(What the exercise asks): Reproduce the full article about Warner Bros Discovery urging shareholders to reject Paramount Skydance's takeover bid, word for word.

(Quoted passage):
^^^^
Paramount

Warner Bros Tells Shareholders to Reject Paramount Skydance Takeover Bid

Warner Bros Discovery has urged its shareholders to reject a revised takeover proposal from Paramount Skydance, describing the offer as “inferior” and not in their best interests.

This marks the second time in less than a month that the company’s board has advised investors to turn down Paramount’s bid. The warning follows Warner Bros’ earlier announcement that it had agreed to sell its film and streaming businesses to Netflix in a deal valued at $72bn.

In a statement, the board said Paramount’s latest proposal failed to qualify as a “superior offer” and carried significant financial risks. Board chairman Samuel Di Piazza Jr said directors remained united in their support for the Netflix agreement.

“Paramount’s offer continues to provide insufficient value and relies on an extraordinary level of debt financing,” he said. “These terms create serious risks to completing the transaction and do not adequately protect our shareholders if the deal fails.”

He added that the Netflix agreement offers stronger value and greater certainty, without exposing investors to the risks and costs associated with Paramount’s proposal.

A major difference between the two bids lies in what each company wants to acquire. Netflix plans to purchase Warner Bros’ film and streaming operations, following a planned split of the company into two divisions later this year. Paramount, however, is seeking to buy the entire business, including cable networks such as CNN and TNT, as well as Discovery and free-to-air channels in Europe.

Paramount initially offered more than $108bn for Warner Bros in December, but the board unanimously recommended that shareholders reject the bid. Although Paramount later amended its proposal, Warner Bros said in a letter to investors that the changes still did not make the offer competitive with the Netflix deal.
^^^^
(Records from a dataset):
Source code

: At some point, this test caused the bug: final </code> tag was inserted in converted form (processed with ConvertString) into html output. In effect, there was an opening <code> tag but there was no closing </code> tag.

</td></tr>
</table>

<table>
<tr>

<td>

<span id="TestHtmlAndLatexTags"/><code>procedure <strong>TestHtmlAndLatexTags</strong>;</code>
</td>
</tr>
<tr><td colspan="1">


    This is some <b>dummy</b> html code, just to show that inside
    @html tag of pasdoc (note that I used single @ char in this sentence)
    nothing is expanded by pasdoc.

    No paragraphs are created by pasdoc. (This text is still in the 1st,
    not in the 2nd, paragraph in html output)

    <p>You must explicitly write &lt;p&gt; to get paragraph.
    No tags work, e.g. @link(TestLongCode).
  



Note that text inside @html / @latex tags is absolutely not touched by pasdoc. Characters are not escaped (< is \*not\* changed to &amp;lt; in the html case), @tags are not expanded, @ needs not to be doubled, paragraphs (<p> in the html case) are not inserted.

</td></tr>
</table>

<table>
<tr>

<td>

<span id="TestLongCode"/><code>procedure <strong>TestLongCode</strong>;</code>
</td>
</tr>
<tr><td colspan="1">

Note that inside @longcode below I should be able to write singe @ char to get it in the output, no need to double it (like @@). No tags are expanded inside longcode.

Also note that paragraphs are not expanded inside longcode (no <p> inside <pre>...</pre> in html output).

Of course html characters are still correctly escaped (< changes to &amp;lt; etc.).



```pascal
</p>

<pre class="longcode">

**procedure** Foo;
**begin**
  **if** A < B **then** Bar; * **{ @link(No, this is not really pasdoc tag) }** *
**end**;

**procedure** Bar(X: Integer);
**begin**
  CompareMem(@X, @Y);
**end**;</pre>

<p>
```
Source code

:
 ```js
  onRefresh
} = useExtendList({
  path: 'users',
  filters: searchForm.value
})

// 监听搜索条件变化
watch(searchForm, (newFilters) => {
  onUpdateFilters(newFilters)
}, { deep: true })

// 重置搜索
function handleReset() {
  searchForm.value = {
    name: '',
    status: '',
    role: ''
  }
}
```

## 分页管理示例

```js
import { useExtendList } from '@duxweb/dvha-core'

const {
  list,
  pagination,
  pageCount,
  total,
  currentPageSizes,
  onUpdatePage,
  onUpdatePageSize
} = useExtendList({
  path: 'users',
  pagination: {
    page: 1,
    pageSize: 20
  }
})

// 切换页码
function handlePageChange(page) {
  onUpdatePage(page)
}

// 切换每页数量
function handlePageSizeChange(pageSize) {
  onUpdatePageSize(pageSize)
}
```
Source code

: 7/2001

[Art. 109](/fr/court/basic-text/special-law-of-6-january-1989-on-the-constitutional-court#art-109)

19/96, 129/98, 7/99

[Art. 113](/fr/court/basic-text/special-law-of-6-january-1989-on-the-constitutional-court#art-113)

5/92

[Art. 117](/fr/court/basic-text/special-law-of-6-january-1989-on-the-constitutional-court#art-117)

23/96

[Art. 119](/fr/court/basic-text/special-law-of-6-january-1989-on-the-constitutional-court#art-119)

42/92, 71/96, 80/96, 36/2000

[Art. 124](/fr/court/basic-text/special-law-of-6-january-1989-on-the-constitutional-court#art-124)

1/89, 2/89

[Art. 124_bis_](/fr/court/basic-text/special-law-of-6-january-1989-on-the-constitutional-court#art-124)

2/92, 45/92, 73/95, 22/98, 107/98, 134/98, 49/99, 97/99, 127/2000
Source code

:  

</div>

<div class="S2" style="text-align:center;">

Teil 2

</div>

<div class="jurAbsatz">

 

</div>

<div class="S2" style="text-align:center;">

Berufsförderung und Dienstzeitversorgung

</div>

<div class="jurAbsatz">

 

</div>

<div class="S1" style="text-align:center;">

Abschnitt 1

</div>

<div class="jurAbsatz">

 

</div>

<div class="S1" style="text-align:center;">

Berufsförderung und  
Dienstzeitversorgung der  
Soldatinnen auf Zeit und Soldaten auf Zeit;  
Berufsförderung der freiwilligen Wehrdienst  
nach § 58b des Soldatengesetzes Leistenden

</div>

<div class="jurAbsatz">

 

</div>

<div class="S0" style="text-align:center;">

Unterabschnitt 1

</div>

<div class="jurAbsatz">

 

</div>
^^^^
(Response to this exercise):
Paramount

Warner Bros Tells Shareholders to Reject Paramount Skydance Takeover Bid

Warner Bros Discovery has urged its shareholders to reject a revised takeover proposal from Paramount Skydance, describing the offer as “inferior” and not in their best interests.

This marks the second time in less than a month that the company’s board has advised investors to turn down Paramount’s bid. The warning follows Warner Bros’ earlier announcement that it had agreed to sell its film and streaming businesses to Netflix in a deal valued at $72bn.

In a statement, the board said Paramount’s latest proposal failed to qualify as a “superior offer” and carried significant financial risks. Board chairman Samuel Di Piazza Jr said directors remained united in their support for the Netflix agreement.

“Paramount’s offer continues to provide insufficient value and relies on an extraordinary level of debt financing,” he said. “These terms create serious risks to completing the transaction and do not adequately protect our shareholders if the deal fails.”

He added that the Netflix agreement offers stronger value and greater certainty, without exposing investors to the risks and costs associated with Paramount’s proposal.

A major difference between the two bids lies in what each company wants to acquire. Netflix plans to purchase Warner Bros’ film and streaming operations, following a planned split of the company into two divisions later this year. Paramount, however, is seeking to buy the entire business, including cable networks such as CNN and TNT, as well as Discovery and free-to-air channels in Europe.

Paramount initially offered more than $108bn for Warner Bros in December, but the board unanimously recommended that shareholders reject the bid. Although Paramount later amended its proposal, Warner Bros said in a letter to investors that the changes still did not make the offer competitive with the Netflix deal.